The dashboard in Hatchet has a great GUI where you can navigate between all the tasks, see how they all connect, see the data passed in to each one, see the return results from each task, and each one has a log box you can print information to. You can rerun tasks, override variables, trigger identical workflows, filter tasks by metadata
It's dramatically reduced the amount of time it takes me to spot, identify, and fix bugs. I miss the simplicity of SAQ but that's the reason I switched and it's paid off already
FWIW, Ive used both dramatiq/celery with redis in heavy prod environments and never had an issue with debugging. And Im having a tough time understanding how switching the underlying queue infrastructure would have made my life easier.
It's nice to be running on Postgres (i.e. not really having to worry about payload size, I heard some people were passing images from task to task) but for me that is just a nicety and wasn't a reason to switch.
If you're happy with your current infra, happy with the visibility, and there's nothing lacking in the development perspective, then yeah probably not much point in switching your infra to begin with [1]. But if you're building complicated workflows, and just want your code to run with an extreme level of visibility, it's worth checking out Hatchet.
[1] I'm sure the founders would have more to say here, but as a consumer I'm not really deep in the architecture of the product. Best I could do could be to give you 100 reasons I will never use Celery again XD
How?
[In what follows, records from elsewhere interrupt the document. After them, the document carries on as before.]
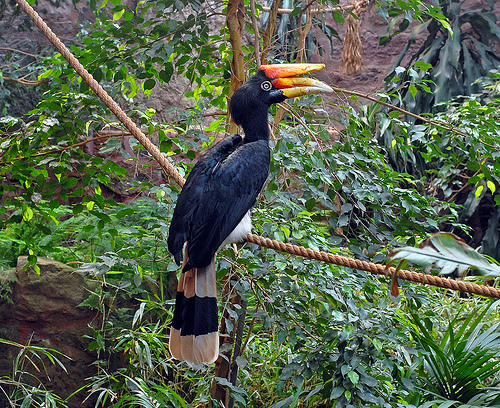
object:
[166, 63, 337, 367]
bird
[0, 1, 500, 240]
dirt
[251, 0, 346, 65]
plants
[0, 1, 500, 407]
tree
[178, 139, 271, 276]
wings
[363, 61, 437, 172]
plant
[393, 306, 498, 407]
plant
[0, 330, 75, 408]
plant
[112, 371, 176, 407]
plant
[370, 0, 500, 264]
plant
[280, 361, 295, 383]
leaf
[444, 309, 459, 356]
leaf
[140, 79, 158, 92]
leaf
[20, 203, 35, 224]
leaf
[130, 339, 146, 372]
leaf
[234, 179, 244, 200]
feather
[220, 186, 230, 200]
feather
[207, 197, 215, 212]
feather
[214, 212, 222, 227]
feather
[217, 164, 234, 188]
feather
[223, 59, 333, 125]
head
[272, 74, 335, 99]
beak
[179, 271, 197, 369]
tail feather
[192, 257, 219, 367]
tail feather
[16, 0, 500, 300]
rope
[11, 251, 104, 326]
rock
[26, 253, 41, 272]
leaves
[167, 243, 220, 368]
tail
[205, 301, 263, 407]
vegetated grounds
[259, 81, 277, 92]
ring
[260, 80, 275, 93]
eye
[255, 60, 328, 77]
appendage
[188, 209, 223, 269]
black feathers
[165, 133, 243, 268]
wing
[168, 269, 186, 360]
tail feather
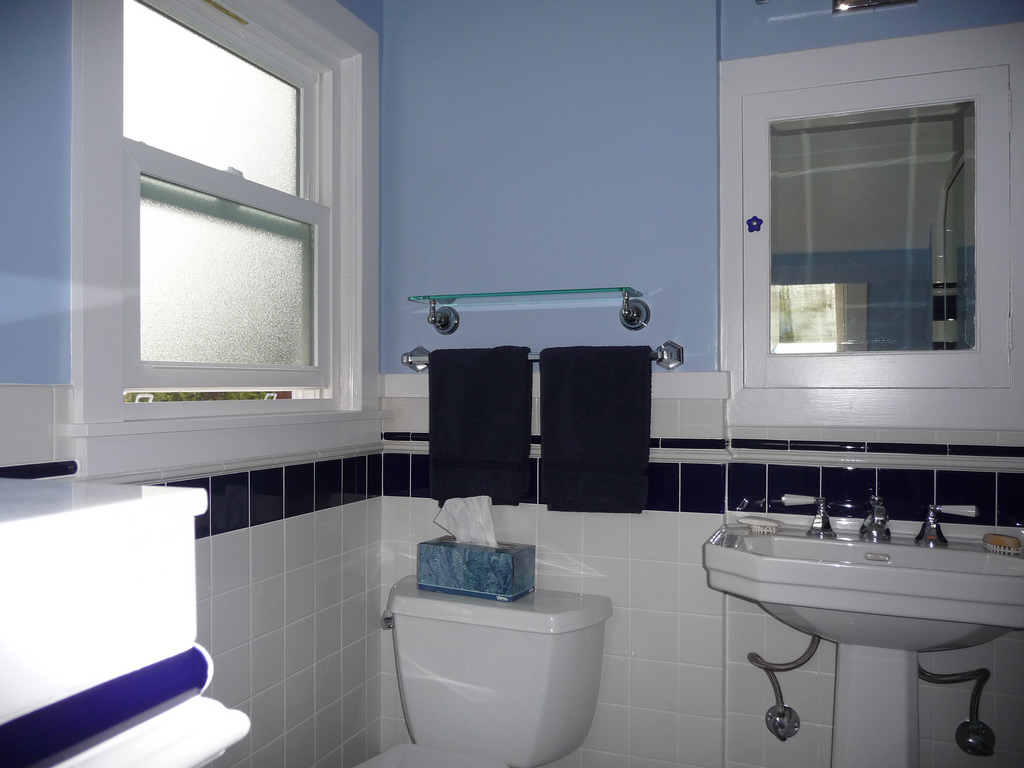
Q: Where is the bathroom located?
A: In the home.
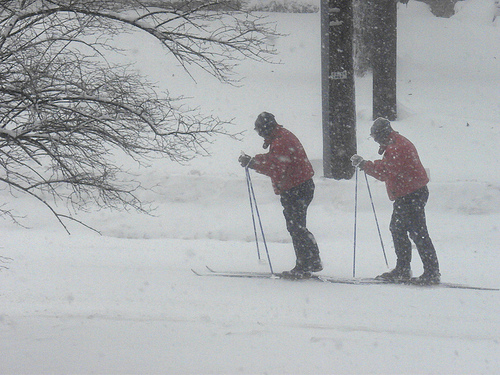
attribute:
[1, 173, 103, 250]
branch — leafless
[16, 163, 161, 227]
branch — leafless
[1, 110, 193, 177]
branch — leafless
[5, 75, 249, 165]
branch — leafless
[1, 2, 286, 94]
branch — leafless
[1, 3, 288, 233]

This issue still seems to be open after 6 years: https://github.com/celery/celery/issues/5149
The point of Hatchet is to support more complex behavior - like chaining tasks together, building automation around querying and retrying failed tasks, handling a lot of the fairness and concurrency use-cases you'd otherwise need to build yourself, etc - or just getting something that works out of the box and can support those use-cases in the future.
And if you are running at low volume and trying to debug user issues, a grafana panel isn't going to get you the level of granularity or admin control you need to track down the errors in your methods (rather than just at the queue level). You'd need to integrate your task queue with Sentry and a logging system - and in our case, error tracing and logging are available in the Hatchet UI.
(Wiring together 40+ preemptible TPUs was a nice crucible for learning about all of these. And much like a crucible, it was as painful as it sounds. Hatchet would’ve been nice.)
Thanks for making this!
Configurable retry delays are currently in development.